* _What the task asks_
Below are some records. Return exactly their lines from the one containing "medi spa treatments" through the one containing "Id., at 72a.", and drop the pictures.

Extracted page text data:
------------

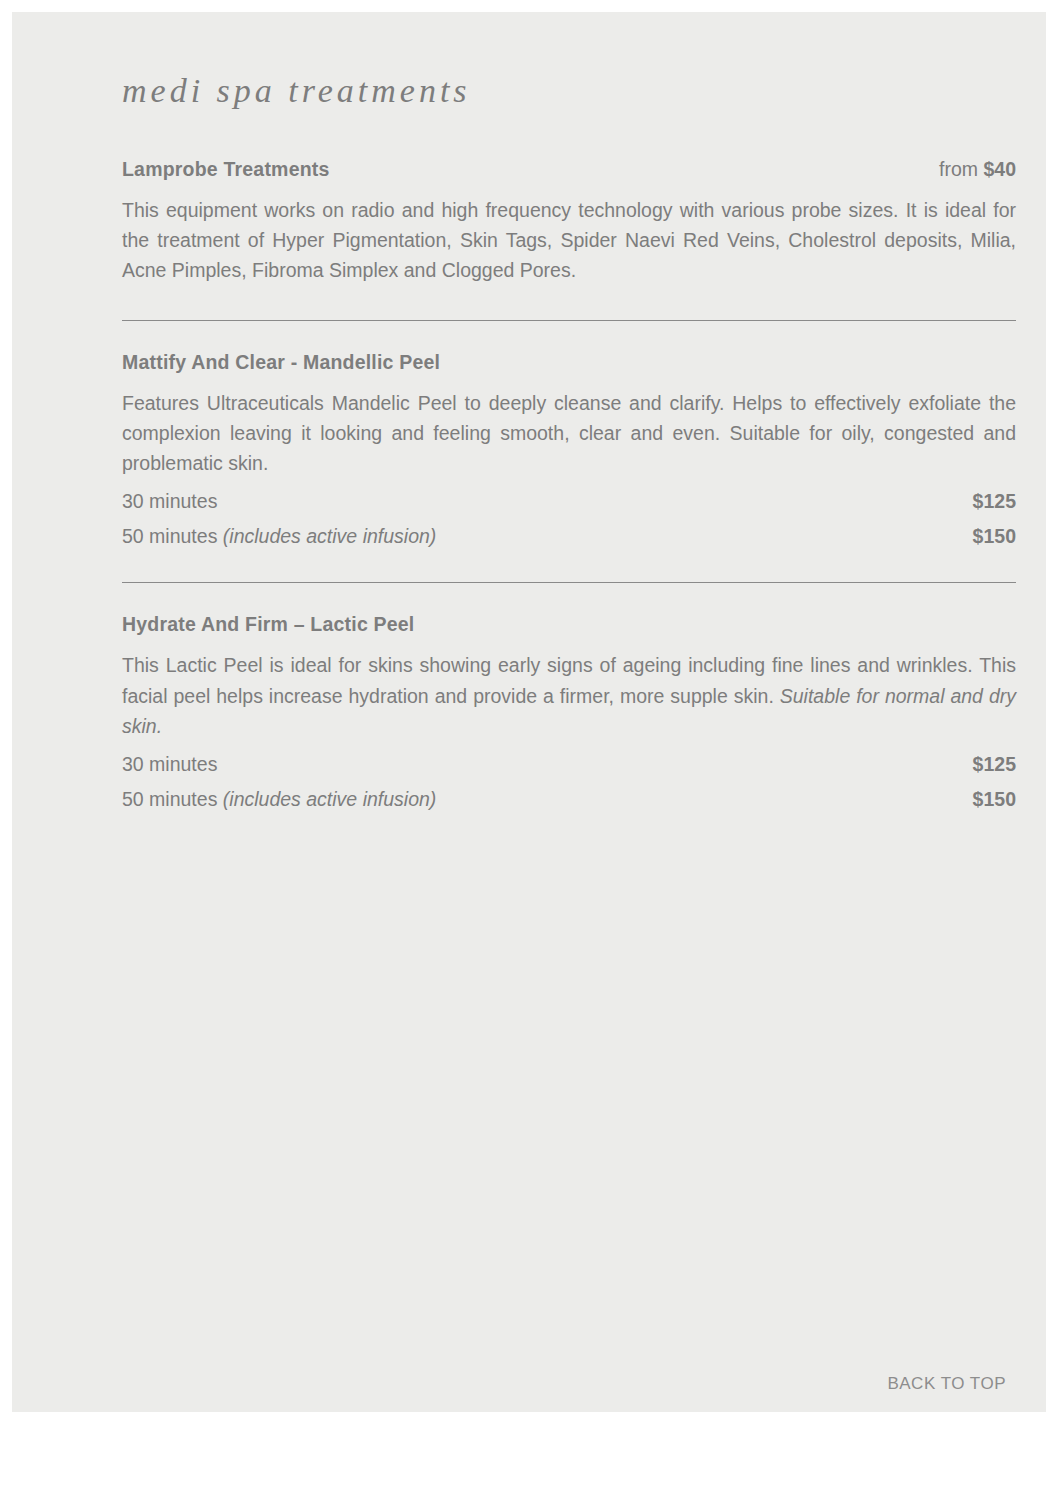MEDI SPA
medi spa treatments
Lamprobe Treatments from $40
This equipment works on radio and high frequency technology with various probe sizes. It is ideal for the treatment of Hyper Pigmentation, Skin Tags, Spider Naevi Red Veins, Cholestrol deposits, Milia, Acne Pimples, Fibroma Simplex and Clogged Pores.
Mattify And Clear - Mandellic Peel
Features Ultraceuticals Mandelic Peel to deeply cleanse and clarify. Helps to effectively exfoliate the complexion leaving it looking and feeling smooth, clear and even. Suitable for oily, congested and problematic skin.
30 minutes $125
50 minutes (includes active infusion) $150
Hydrate And Firm – Lactic Peel
This Lactic Peel is ideal for skins showing early signs of ageing including fine lines and wrinkles. This facial peel helps increase hydration and provide a firmer, more supple skin. Suitable for normal and dry skin.
30 minutes $125
50 minutes (includes active infusion) $150
BACK TO TOP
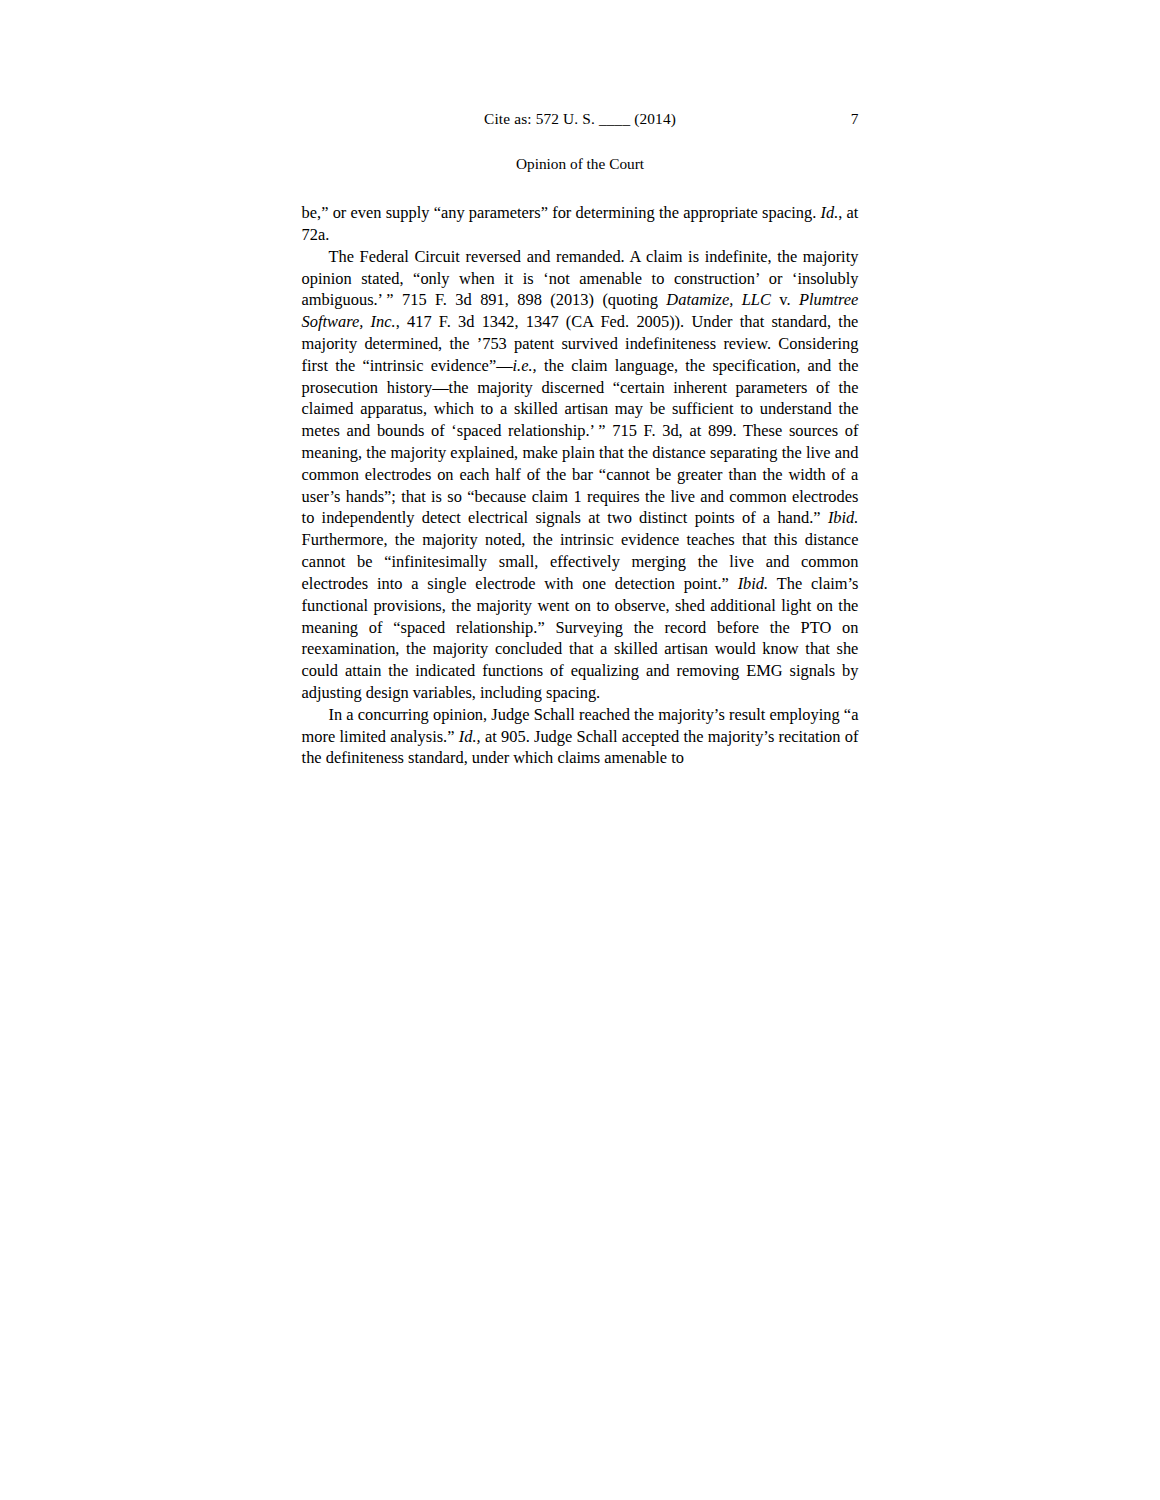Cite as: 572 U. S. ____ (2014) 7
Opinion of the Court
be,” or even supply “any parameters” for determining the appropriate spacing. Id., at 72a.
The Federal Circuit reversed and remanded. A claim is indefinite, the majority opinion stated, “only when it is ‘not amenable to construction’ or ‘insolubly ambiguous.’ ” 715 F. 3d 891, 898 (2013) (quoting Datamize, LLC v. Plumtree Software, Inc., 417 F. 3d 1342, 1347 (CA Fed. 2005)). Under that standard, the majority determined, the ’753 patent survived indefiniteness review. Considering first the “intrinsic evidence”—i.e., the claim language, the specification, and the prosecution history—the majority discerned “certain inherent parameters of the claimed apparatus, which to a skilled artisan may be sufficient to understand the metes and bounds of ‘spaced relationship.’ ” 715 F. 3d, at 899. These sources of meaning, the majority explained, make plain that the distance separating the live and common electrodes on each half of the bar “cannot be greater than the width of a user’s hands”; that is so “because claim 1 requires the live and common electrodes to independently detect electrical signals at two distinct points of a hand.” Ibid. Furthermore, the majority noted, the intrinsic evidence teaches that this distance cannot be “infinitesimally small, effectively merging the live and common electrodes into a single electrode with one detection point.” Ibid. The claim’s functional provisions, the majority went on to observe, shed additional light on the meaning of “spaced relationship.” Surveying the record before the PTO on reexamination, the majority concluded that a skilled artisan would know that she could attain the indicated functions of equalizing and removing EMG signals by adjusting design variables, including spacing.
In a concurring opinion, Judge Schall reached the majority’s result employing “a more limited analysis.” Id., at 905. Judge Schall accepted the majority’s recitation of the definiteness standard, under which claims amenable to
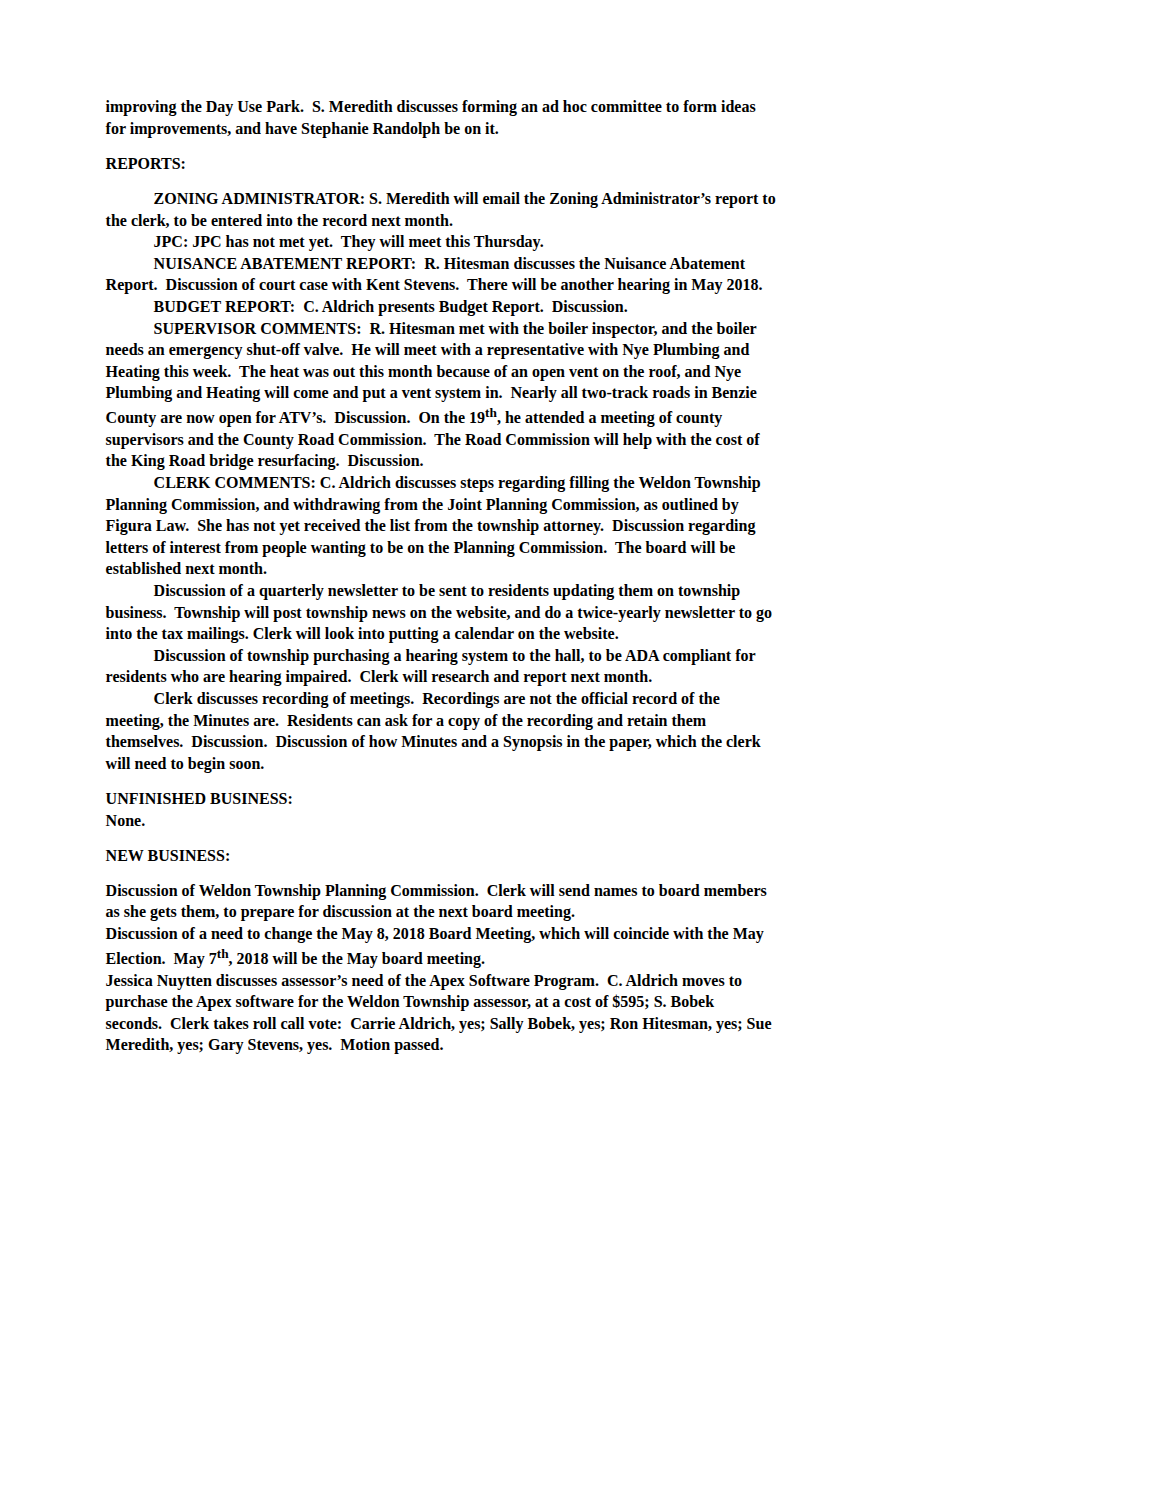improving the Day Use Park. S. Meredith discusses forming an ad hoc committee to form ideas for improvements, and have Stephanie Randolph be on it.
REPORTS:
ZONING ADMINISTRATOR: S. Meredith will email the Zoning Administrator’s report to the clerk, to be entered into the record next month.
JPC: JPC has not met yet. They will meet this Thursday.
NUISANCE ABATEMENT REPORT: R. Hitesman discusses the Nuisance Abatement Report. Discussion of court case with Kent Stevens. There will be another hearing in May 2018.
BUDGET REPORT: C. Aldrich presents Budget Report. Discussion.
SUPERVISOR COMMENTS: R. Hitesman met with the boiler inspector, and the boiler needs an emergency shut-off valve. He will meet with a representative with Nye Plumbing and Heating this week. The heat was out this month because of an open vent on the roof, and Nye Plumbing and Heating will come and put a vent system in. Nearly all two-track roads in Benzie County are now open for ATV’s. Discussion. On the 19th, he attended a meeting of county supervisors and the County Road Commission. The Road Commission will help with the cost of the King Road bridge resurfacing. Discussion.
CLERK COMMENTS: C. Aldrich discusses steps regarding filling the Weldon Township Planning Commission, and withdrawing from the Joint Planning Commission, as outlined by Figura Law. She has not yet received the list from the township attorney. Discussion regarding letters of interest from people wanting to be on the Planning Commission. The board will be established next month.
Discussion of a quarterly newsletter to be sent to residents updating them on township business. Township will post township news on the website, and do a twice-yearly newsletter to go into the tax mailings. Clerk will look into putting a calendar on the website.
Discussion of township purchasing a hearing system to the hall, to be ADA compliant for residents who are hearing impaired. Clerk will research and report next month.
Clerk discusses recording of meetings. Recordings are not the official record of the meeting, the Minutes are. Residents can ask for a copy of the recording and retain them themselves. Discussion. Discussion of how Minutes and a Synopsis in the paper, which the clerk will need to begin soon.
UNFINISHED BUSINESS:
None.
NEW BUSINESS:
Discussion of Weldon Township Planning Commission. Clerk will send names to board members as she gets them, to prepare for discussion at the next board meeting.
Discussion of a need to change the May 8, 2018 Board Meeting, which will coincide with the May Election. May 7th, 2018 will be the May board meeting.
Jessica Nuytten discusses assessor’s need of the Apex Software Program. C. Aldrich moves to purchase the Apex software for the Weldon Township assessor, at a cost of $595; S. Bobek seconds. Clerk takes roll call vote: Carrie Aldrich, yes; Sally Bobek, yes; Ron Hitesman, yes; Sue Meredith, yes; Gary Stevens, yes. Motion passed.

------------

* _Answer box_
medi spa treatments
Lamprobe Treatments from $40
This equipment works on radio and high frequency technology with various probe sizes. It is ideal for the treatment of Hyper Pigmentation, Skin Tags, Spider Naevi Red Veins, Cholestrol deposits, Milia, Acne Pimples, Fibroma Simplex and Clogged Pores.
Mattify And Clear - Mandellic Peel
Features Ultraceuticals Mandelic Peel to deeply cleanse and clarify. Helps to effectively exfoliate the complexion leaving it looking and feeling smooth, clear and even. Suitable for oily, congested and problematic skin.
30 minutes $125
50 minutes (includes active infusion) $150
Hydrate And Firm – Lactic Peel
This Lactic Peel is ideal for skins showing early signs of ageing including fine lines and wrinkles. This facial peel helps increase hydration and provide a firmer, more supple skin. Suitable for normal and dry skin.
30 minutes $125
50 minutes (includes active infusion) $150
BACK TO TOP
Cite as: 572 U. S. ____ (2014) 7
Opinion of the Court
be,” or even supply “any parameters” for determining the appropriate spacing. Id., at 72a.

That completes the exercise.